Required work =
Only the lines holding "middle" are wanted; find them in the listing and return each one.

== Segment start ==

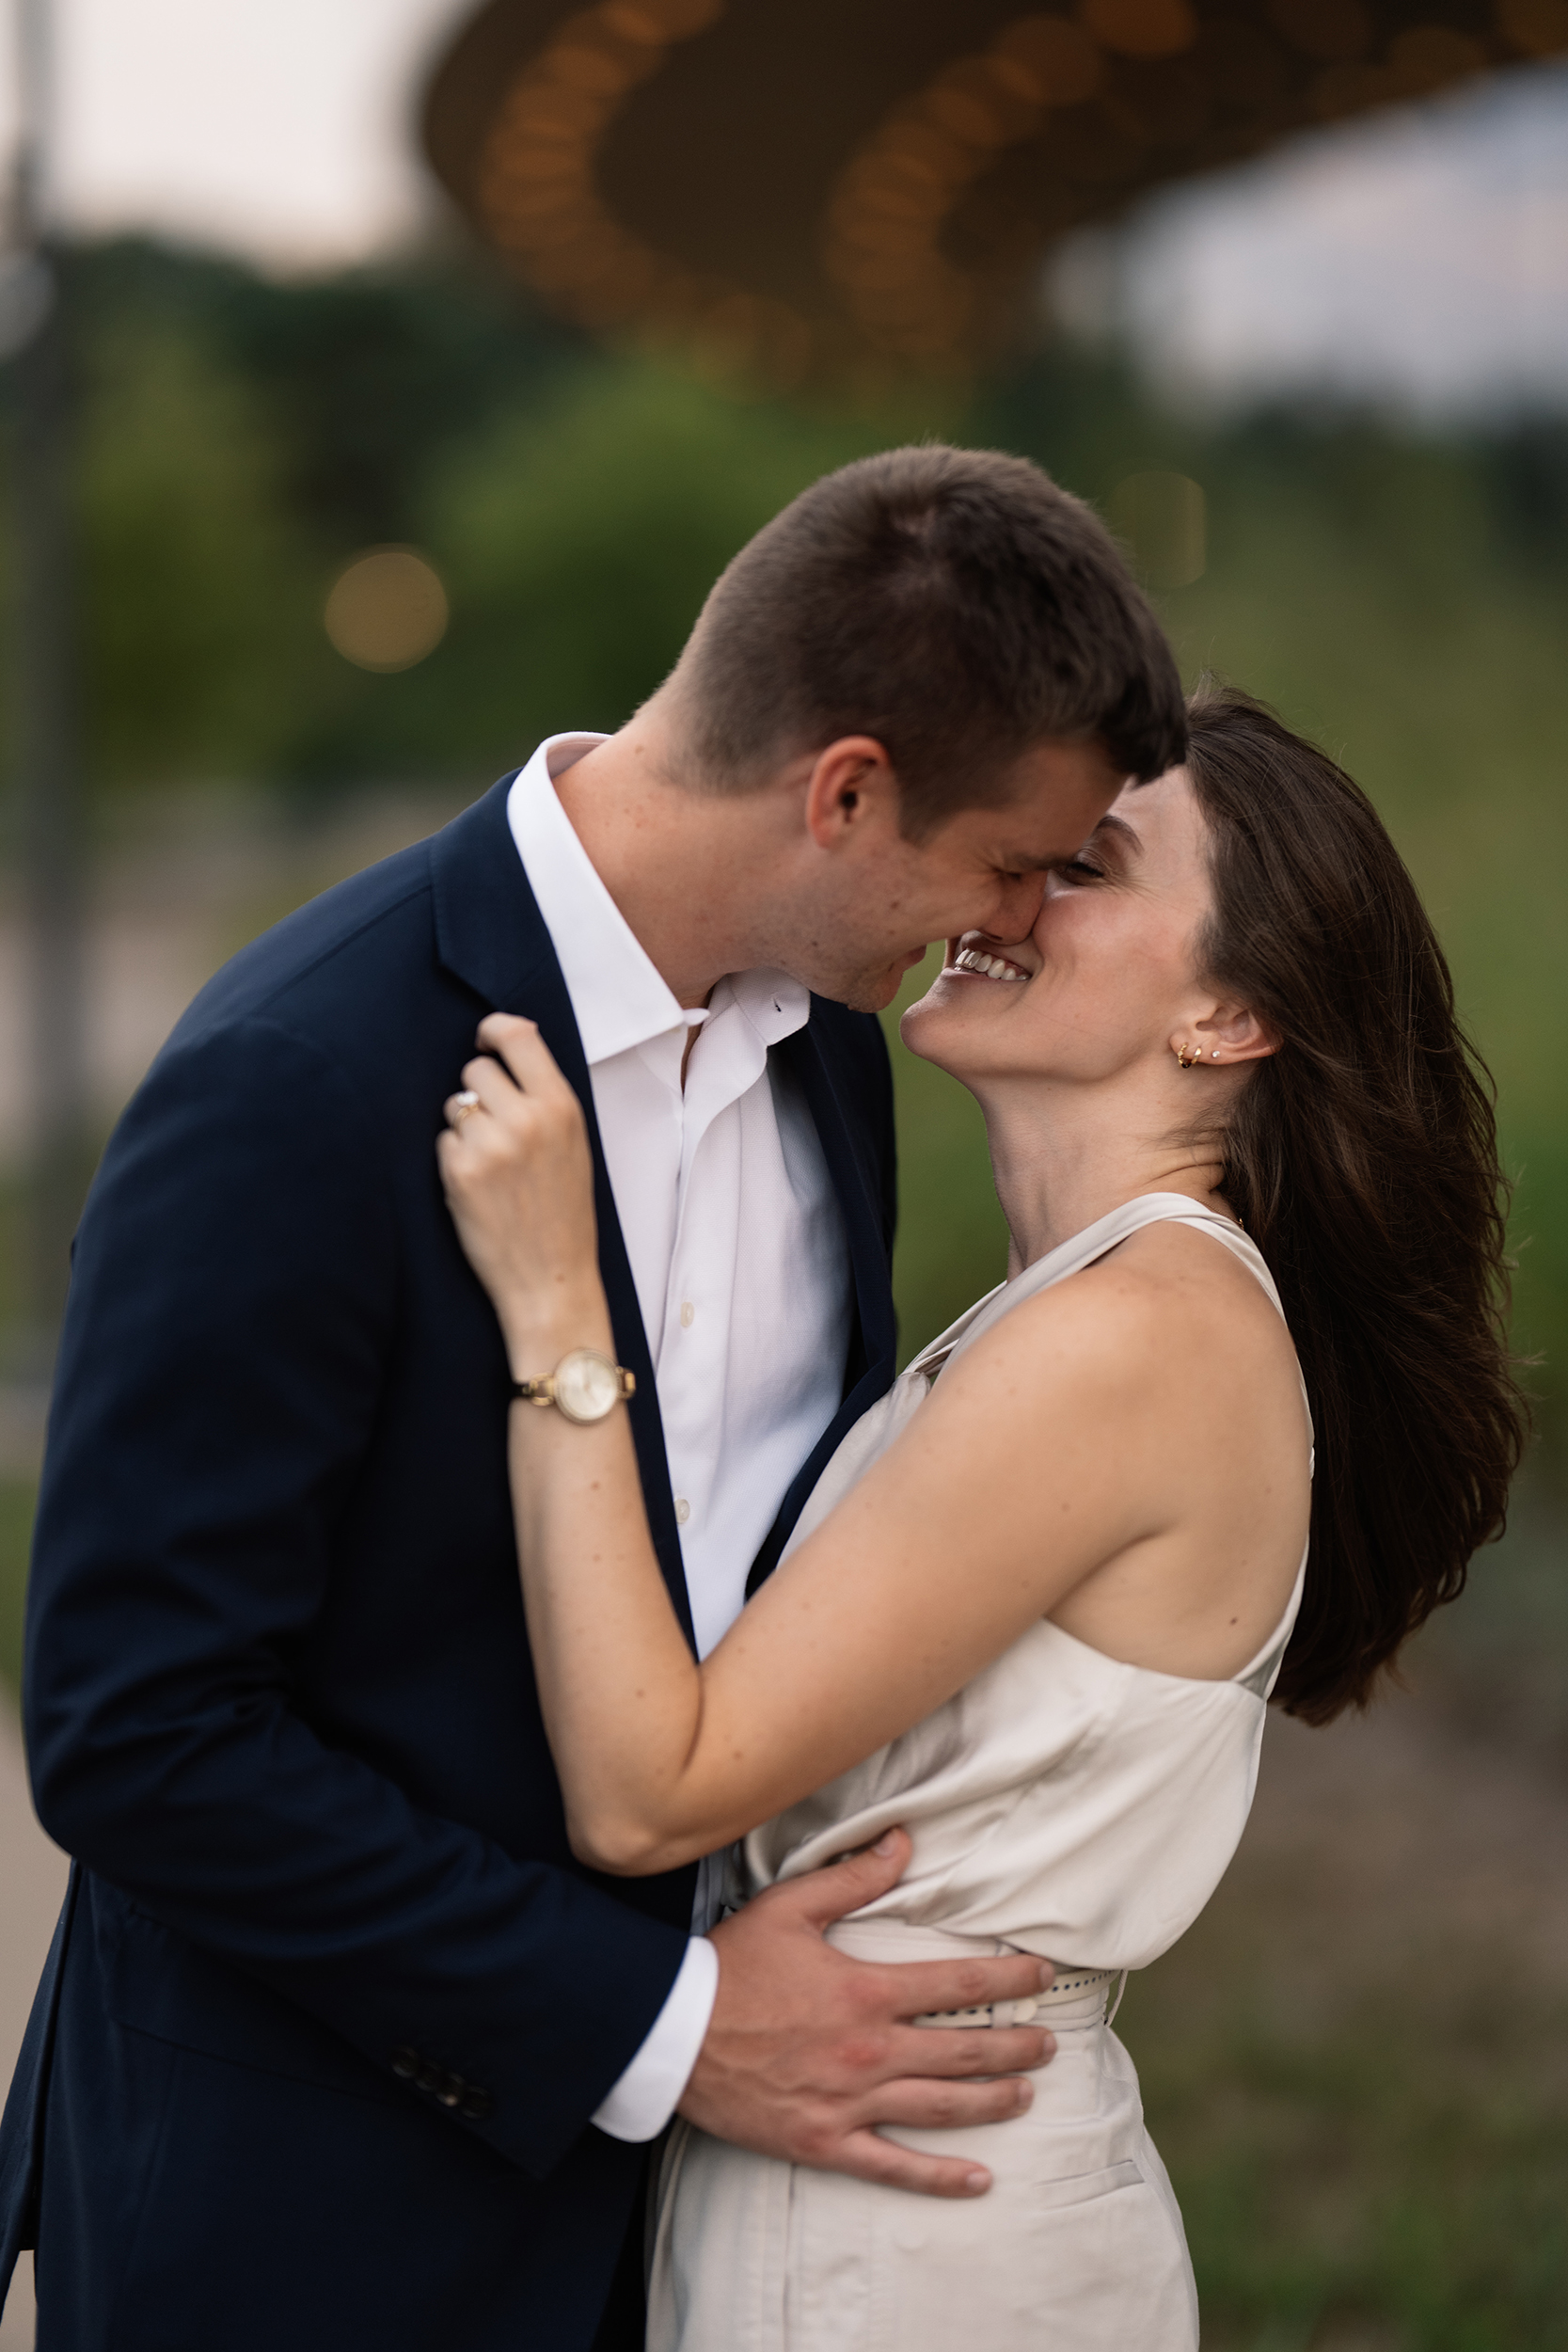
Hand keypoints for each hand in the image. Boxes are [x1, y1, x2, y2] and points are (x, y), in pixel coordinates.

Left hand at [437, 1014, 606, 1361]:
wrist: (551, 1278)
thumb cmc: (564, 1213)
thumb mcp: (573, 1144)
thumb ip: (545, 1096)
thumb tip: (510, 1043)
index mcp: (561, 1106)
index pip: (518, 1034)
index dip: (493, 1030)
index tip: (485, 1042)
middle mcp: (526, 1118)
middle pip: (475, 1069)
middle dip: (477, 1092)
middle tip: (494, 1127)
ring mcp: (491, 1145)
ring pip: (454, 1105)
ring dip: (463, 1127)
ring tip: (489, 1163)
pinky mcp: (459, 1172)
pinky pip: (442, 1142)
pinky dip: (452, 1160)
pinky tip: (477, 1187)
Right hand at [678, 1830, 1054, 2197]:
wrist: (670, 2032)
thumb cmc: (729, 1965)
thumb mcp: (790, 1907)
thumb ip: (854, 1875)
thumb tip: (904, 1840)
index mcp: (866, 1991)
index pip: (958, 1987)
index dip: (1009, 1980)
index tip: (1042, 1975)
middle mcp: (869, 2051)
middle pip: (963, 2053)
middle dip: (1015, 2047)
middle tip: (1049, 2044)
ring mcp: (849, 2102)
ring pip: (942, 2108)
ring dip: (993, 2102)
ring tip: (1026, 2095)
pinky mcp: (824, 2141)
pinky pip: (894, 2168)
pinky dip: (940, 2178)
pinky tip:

== Segment end ==

Output for this exercise =
middle mcp: (526, 1118)
middle pip: (475, 1069)
middle dip: (477, 1092)
middle tip: (494, 1127)
middle mcp: (869, 2051)
middle pip: (963, 2053)
middle dip: (1015, 2047)
middle tip: (1049, 2044)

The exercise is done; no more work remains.